You have selected a group of items to delete.

Screen: “Delete the following Items: <list of items to be deleted …>”

  • [ Delete ] deletes the items
  • [ Do not Delete ] aborts the process and returns to the mainwindow page

You have edited a formentry page, but the Validation process identifies errors.

Screen: “The following errors have been found: <list of error fields …>”

There are two alternative solutions:

Return to mainwindow with the error fields tagged
Allow editing of the error fields within the modal popup

2. Message popup

This modal popup temporarily interrupts and pauses the workflow, but does not alter it. You must read message and click the [Continue] button in order to dismiss the popup and continue. (Labeling the button as “OK” is not appropriate, since you have no choice in the matter.)

The Notification

You have just done something and the system wants to emphasize that action or its result.

Screen: “You have created a new contract: CONTRACT-12345”

  • [ Continue ] button

The Warning

This is an escalated form of the Notification. You’re about to do something dangerous or dramatic. You should be offered the opportunity to take an alternate path.

Screen: “You are about to wipe out your entire computer memory.”

The problem
Resume the guide to modal popup messages, picking up right after its final sentence.

Data extract
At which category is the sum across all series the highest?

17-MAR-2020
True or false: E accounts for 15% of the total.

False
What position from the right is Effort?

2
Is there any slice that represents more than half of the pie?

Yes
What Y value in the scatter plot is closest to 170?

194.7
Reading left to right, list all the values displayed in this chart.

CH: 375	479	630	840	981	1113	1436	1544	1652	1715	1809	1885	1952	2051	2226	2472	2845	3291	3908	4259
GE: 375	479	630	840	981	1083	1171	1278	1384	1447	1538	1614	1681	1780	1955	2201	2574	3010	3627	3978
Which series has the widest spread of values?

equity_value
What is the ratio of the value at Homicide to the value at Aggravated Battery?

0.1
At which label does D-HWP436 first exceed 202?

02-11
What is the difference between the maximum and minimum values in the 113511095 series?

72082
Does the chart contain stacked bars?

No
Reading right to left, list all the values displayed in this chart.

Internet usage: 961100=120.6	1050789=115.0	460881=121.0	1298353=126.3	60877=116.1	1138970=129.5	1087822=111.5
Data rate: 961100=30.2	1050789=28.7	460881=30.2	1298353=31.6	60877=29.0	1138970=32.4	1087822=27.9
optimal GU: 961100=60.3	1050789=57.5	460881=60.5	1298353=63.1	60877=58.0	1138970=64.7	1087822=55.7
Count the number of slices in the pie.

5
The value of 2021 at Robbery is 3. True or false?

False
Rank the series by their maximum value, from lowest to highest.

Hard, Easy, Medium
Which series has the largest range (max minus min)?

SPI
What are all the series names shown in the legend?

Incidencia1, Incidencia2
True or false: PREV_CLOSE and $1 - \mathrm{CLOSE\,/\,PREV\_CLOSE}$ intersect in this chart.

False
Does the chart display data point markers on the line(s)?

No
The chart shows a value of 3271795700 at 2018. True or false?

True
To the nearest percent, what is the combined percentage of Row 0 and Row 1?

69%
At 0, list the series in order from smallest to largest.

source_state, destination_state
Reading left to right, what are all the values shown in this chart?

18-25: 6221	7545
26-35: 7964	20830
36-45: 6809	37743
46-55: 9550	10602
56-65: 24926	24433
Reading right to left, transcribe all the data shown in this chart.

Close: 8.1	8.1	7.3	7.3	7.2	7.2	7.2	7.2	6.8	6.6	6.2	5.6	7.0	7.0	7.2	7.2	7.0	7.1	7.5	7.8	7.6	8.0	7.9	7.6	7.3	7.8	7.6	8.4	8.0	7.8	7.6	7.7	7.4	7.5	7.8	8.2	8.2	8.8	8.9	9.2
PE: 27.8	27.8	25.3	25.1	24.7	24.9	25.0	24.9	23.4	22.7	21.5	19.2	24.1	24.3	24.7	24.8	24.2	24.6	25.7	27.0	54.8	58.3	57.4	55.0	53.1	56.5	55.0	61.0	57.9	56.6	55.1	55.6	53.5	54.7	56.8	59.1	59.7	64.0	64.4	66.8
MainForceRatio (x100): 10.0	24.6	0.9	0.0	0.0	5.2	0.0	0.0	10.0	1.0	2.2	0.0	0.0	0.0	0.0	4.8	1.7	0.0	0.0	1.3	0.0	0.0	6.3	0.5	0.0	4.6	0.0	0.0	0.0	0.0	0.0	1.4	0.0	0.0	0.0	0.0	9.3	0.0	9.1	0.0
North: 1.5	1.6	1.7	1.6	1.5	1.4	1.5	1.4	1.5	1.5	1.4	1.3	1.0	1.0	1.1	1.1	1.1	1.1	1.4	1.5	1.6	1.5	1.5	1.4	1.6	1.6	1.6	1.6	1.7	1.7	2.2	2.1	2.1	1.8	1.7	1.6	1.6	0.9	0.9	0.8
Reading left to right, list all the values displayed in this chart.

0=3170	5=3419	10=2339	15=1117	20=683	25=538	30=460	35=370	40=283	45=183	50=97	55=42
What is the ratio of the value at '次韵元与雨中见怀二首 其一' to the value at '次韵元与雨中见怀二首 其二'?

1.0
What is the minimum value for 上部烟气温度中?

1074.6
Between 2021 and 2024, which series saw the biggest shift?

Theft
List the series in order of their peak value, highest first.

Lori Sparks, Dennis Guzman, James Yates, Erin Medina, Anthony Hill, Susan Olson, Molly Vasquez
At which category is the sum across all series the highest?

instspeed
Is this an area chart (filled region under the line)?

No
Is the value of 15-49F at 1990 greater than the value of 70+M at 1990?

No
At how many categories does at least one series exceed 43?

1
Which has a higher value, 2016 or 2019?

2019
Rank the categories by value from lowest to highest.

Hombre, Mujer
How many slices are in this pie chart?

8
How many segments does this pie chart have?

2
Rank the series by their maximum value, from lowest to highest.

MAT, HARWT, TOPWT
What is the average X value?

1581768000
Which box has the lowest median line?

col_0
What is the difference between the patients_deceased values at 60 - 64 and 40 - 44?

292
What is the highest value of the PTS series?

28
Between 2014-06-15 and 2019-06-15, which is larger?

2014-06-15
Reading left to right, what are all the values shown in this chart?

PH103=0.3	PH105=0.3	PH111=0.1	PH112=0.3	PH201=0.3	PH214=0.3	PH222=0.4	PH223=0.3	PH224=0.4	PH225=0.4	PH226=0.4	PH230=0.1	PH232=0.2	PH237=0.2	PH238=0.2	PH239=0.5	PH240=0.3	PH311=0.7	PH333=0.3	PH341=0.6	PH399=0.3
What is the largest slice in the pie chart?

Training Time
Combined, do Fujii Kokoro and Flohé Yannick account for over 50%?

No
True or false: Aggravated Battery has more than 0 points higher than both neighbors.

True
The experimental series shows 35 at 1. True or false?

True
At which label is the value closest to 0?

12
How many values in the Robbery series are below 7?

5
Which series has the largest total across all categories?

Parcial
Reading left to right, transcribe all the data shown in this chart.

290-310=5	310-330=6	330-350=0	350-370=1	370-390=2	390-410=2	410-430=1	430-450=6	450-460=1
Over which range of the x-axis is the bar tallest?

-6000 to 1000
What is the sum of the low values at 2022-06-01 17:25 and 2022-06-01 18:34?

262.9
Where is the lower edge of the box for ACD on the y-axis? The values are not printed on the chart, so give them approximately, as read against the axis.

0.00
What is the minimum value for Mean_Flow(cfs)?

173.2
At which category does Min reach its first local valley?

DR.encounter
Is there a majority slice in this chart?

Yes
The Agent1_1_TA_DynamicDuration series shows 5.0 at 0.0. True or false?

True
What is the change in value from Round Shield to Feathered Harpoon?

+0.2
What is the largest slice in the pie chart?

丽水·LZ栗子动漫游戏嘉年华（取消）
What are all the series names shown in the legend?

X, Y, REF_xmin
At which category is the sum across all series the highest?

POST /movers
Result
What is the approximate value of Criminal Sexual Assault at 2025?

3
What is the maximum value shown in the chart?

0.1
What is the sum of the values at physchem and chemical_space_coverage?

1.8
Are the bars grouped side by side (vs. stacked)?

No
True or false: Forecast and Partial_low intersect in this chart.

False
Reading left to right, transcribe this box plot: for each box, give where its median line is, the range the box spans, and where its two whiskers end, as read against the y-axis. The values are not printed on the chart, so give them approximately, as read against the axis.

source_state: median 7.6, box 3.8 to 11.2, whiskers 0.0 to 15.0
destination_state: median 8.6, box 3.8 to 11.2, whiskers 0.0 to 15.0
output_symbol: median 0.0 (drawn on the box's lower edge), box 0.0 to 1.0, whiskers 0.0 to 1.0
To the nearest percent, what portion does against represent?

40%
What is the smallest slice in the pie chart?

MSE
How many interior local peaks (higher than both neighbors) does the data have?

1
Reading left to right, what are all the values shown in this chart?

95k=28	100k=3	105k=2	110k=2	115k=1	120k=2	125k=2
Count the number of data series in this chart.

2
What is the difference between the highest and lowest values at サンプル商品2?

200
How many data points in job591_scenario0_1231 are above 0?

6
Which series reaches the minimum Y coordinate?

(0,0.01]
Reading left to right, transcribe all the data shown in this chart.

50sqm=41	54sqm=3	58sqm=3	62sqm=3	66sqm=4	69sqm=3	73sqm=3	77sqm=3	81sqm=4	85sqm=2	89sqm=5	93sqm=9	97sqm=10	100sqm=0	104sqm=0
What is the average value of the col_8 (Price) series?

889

Result for this task
  • [ OK ] button should provide a clarification that emphasizes the seriousness of this choice, s.a. [ It’s your funeral! ]
  • [ Alternative path ] button should also indicate good advice and your options, s.a. [ You may want to try something else… ]

3. Data Entry popup

This modal popup allows you to select an appropriate value for a field on the Main window. It’s a critical part of the workflow. In most cases, you just click on the desired value in the popup and it automatically closes itself and populates the target field (“implicit OK”).

Calendar date selection

You click on a “calendar” icon next to a target datefield in the mainWindow. The calendar pops up.

  • The Calendar allows you to navigate from month to month.
  • Click on a datebox to close the calendar popup and populate the selectedDate into the target datefield in the mainwindow.
  • This is an “implicit OK”. Once you select a date, it’s done. No need to click twice.
  • [ Cancel ] button

List Lookup

You click on a “lookup” icon next to a target field in the mainWindow. The Lookup panel pops up. This example describes a situation in which you might select several items, so the [ OK ] button is appropriate.

  • The lookup may contain several filtering tools to assist in the search.
  • Once the data item(s) have been selected, click on the “OK” button to close the Lookup popup and populate the target field in the MainWindow.
  • [ OK ] [ Cancel ] buttons

Non-modal windows

A non-modal window just opens as another browser window on the desktop. It usually has a browser level closeButton. The non-modal window does not interfere with your interaction – it’s supplementary. It just adds information. The non-modal window is always optional.

Subsidiary (dependent) window

Display relevant information about an item without leaving the page, such as preview, detail or reference information. The dependent subsidiary window must close when you leave the main page.

Detail Info

You want to see (drilldown) details on a record.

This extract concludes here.